• [WHAT YOU ARE ASKED TO DO] According to the text on orphans and vulnerable children, how many of the 40 sub-Saharan African countries where the epidemic is widespread had a national policy to help orphans and other vulnerable children at the end of 2003?

• [SELECTED PASSAGE]

::::::::::

ORPHANS AND VULNERABLE CHILDREN
Summary   Français

Supporting orphans due to by HIV/AIDS

Institutional support

Belated response to the orphan crisis

The international community has only recently begun to recognise and analyse the problem of caring for AIDS orphans Foster, 2002. Not until 2001 did the United Nations General Assembly adopt a “Declaration of Commitment” on HIV/AIDS regarding orphans and other children made vulnerable by HIV under a framework for action Grassly and Timaeus, 2003.

This Framework for Action was endorsed in 2004 by United Nations organisms making up UNAIDS and welcomed by international partners. It constitutes a basis to achieve a collective action and  respond to the increasingly urgent needs of the growing number of orphans and vulnerable children; it also aims to protect children’s rights Gulaid, 2004, UNICEF, UNAIDS et al., 2004.

On a national level, African governments have also had a belated response to the orphan crisis. At the end of 2003, of the 40 sub-Saharan African countries where the epidemic is widespread, only six of them (15%) have a national policy to help orphans and other children made vulnerable by HIV/AIDS; eight countries (20%) are currently developing such policies, and twenty-six countries (65%) have no national policy of this kind UNICEF, UNAIDS et al., 2004.

This delay in terms of implementing national policies and strategies may rest on the fact that millions of children are placed within family networks, making the crisis “less visible.” Families have assumed a large part of the responsibility for care mechanisms to the point of overload. Government response has undoubtedly been delayed by a lack of financial resources and foreign support.

Current institutional response to improve orphan care

 According to the international community, the family remains the best place to care for orphans. Therefore, strengthening families’ and communities’ capacity to care for and protect these children is a priority, as well as strengthening the institutional capacity of African governments so that they can develop national plans to help orphans and vulnerable children.

  • Strengthening capacity for families to protect and care for orphans and other children made vulnerable by HIV/AIDS

The strategies to help orphans and other vulnerable children affected by HIV/AIDS envisaged today by the international community, African governments, and civil society are directed toward placing children within the family system Williamson, 2004.

::::::::::

(Chart comprehension data)
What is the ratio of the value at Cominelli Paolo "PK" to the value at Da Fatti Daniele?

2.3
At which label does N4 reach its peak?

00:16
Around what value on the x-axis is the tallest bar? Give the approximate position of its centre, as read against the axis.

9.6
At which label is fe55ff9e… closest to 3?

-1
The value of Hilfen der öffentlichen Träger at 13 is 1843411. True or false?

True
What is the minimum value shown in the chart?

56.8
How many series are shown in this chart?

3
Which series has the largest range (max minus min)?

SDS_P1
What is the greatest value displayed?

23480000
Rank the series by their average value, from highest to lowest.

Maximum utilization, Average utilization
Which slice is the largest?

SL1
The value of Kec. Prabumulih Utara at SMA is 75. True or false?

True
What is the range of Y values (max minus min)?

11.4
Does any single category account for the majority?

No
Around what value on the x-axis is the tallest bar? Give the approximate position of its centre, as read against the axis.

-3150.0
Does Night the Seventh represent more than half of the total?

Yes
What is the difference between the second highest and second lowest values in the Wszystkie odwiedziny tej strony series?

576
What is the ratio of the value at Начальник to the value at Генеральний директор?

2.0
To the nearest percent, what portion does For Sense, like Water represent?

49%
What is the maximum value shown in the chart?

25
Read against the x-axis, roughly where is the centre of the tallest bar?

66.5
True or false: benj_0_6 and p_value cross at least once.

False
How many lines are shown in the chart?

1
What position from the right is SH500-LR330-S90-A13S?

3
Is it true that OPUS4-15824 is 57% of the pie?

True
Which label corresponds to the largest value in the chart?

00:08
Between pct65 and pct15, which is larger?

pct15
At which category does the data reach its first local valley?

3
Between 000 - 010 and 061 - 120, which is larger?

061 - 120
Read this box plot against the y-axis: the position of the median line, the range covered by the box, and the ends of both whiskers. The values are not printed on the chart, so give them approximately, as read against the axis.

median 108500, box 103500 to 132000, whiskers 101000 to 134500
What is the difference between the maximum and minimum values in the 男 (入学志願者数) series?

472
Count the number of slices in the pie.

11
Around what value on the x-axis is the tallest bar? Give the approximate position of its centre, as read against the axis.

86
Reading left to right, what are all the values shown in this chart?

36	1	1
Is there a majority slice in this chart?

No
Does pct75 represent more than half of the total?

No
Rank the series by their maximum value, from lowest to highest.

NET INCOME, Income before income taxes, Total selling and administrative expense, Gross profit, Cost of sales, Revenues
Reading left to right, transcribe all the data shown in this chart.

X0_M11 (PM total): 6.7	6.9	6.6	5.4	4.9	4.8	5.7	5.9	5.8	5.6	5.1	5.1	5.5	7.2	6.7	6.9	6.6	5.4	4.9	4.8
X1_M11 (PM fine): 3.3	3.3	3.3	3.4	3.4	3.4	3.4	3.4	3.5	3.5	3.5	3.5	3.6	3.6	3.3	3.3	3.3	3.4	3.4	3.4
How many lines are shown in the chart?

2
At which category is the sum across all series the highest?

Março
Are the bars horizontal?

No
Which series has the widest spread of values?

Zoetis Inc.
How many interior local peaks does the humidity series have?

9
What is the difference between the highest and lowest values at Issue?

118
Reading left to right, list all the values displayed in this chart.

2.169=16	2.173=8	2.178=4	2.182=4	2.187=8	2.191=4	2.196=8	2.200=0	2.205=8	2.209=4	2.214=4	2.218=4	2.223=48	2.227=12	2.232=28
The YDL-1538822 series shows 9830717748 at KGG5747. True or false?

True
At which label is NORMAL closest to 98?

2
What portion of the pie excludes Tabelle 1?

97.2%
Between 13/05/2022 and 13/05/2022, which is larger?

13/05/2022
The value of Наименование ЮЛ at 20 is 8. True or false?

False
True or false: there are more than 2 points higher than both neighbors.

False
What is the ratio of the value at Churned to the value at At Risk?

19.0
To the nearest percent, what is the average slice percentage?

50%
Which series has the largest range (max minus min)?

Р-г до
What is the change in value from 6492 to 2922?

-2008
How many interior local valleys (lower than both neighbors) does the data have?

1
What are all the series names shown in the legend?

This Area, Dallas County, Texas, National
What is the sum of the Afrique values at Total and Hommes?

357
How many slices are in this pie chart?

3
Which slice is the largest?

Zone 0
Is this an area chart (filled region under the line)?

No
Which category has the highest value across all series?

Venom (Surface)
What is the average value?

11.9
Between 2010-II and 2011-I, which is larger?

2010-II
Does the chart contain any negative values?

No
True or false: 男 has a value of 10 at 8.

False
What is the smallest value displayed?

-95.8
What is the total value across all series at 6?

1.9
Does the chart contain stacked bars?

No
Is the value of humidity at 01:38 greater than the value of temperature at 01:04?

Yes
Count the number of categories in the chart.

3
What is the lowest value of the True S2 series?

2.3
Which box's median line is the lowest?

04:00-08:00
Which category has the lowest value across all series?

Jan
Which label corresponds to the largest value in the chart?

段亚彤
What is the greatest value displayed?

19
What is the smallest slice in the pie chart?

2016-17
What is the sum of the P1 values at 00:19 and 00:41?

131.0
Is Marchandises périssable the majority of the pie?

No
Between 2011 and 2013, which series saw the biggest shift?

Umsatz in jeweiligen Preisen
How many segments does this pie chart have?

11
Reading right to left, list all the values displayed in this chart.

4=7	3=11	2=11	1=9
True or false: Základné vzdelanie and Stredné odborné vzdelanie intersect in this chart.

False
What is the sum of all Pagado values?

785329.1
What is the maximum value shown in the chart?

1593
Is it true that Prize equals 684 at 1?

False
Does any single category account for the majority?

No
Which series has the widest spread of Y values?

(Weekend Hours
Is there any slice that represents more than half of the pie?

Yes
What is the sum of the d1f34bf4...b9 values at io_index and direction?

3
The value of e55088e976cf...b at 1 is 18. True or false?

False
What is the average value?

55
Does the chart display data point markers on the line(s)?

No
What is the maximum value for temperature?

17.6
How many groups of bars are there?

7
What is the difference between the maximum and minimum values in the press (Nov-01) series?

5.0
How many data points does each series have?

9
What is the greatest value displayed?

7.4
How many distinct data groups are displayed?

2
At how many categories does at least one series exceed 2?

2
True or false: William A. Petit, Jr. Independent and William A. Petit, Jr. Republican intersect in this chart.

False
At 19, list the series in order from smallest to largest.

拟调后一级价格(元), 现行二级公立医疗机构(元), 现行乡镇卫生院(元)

::::::::::

• [RESPONSE FOR THIS EXERCISE] Six countries (15%).